-- Begin RECORDS SUPPLIED --

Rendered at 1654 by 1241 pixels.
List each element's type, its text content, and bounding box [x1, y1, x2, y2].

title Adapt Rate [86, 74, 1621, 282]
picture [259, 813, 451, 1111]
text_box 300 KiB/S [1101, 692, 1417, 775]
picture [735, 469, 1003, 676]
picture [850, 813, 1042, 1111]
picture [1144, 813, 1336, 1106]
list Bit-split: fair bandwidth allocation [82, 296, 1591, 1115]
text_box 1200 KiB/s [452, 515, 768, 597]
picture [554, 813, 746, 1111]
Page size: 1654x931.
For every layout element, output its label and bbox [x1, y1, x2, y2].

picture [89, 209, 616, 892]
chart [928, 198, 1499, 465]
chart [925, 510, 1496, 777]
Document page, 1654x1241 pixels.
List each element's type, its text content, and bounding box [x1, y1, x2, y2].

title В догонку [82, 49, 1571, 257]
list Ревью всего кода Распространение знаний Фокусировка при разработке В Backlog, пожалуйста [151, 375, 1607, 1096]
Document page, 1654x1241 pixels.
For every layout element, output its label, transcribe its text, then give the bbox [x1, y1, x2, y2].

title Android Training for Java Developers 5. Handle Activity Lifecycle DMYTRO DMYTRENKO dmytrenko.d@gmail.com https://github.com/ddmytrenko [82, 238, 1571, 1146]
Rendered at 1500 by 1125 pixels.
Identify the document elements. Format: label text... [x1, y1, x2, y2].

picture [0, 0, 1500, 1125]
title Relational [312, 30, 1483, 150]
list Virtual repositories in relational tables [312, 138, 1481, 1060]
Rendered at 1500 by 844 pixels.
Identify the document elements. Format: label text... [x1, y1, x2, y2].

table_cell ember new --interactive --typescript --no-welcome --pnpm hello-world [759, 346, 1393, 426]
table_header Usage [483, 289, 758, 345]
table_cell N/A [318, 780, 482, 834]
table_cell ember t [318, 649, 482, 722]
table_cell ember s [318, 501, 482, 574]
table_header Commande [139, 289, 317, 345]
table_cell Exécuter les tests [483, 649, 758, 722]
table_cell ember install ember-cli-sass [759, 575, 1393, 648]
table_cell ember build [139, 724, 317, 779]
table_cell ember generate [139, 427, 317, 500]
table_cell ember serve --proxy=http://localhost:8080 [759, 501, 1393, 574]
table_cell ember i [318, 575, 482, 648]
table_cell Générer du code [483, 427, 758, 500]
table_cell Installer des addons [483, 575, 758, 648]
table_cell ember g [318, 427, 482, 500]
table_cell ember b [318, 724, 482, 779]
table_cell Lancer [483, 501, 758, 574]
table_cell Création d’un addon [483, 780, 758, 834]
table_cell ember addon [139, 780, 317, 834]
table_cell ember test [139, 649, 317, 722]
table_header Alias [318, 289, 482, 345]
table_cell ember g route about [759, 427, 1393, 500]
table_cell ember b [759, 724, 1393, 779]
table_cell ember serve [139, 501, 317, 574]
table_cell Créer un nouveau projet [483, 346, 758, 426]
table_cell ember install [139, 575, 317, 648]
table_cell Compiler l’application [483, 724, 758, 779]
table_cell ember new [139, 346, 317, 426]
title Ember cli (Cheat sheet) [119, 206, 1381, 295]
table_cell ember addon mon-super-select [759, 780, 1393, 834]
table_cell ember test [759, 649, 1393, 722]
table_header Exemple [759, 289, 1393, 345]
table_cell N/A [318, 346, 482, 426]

-- End RECORDS SUPPLIED --

_TASK INSTRUCTIONS_. Please swap "Identify" for "Detect" in the part of the records that opens with the line containing "Rendered at 1500 by 1125 pixels." and closes with the line containing "list Virtual repositories", and give only those lines back with everything else unchanged.

_EXERCISE OUTPUT_.
Rendered at 1500 by 1125 pixels.
Detect the document elements. Format: label text... [x1, y1, x2, y2].

picture [0, 0, 1500, 1125]
title Relational [312, 30, 1483, 150]
list Virtual repositories in relational tables [312, 138, 1481, 1060]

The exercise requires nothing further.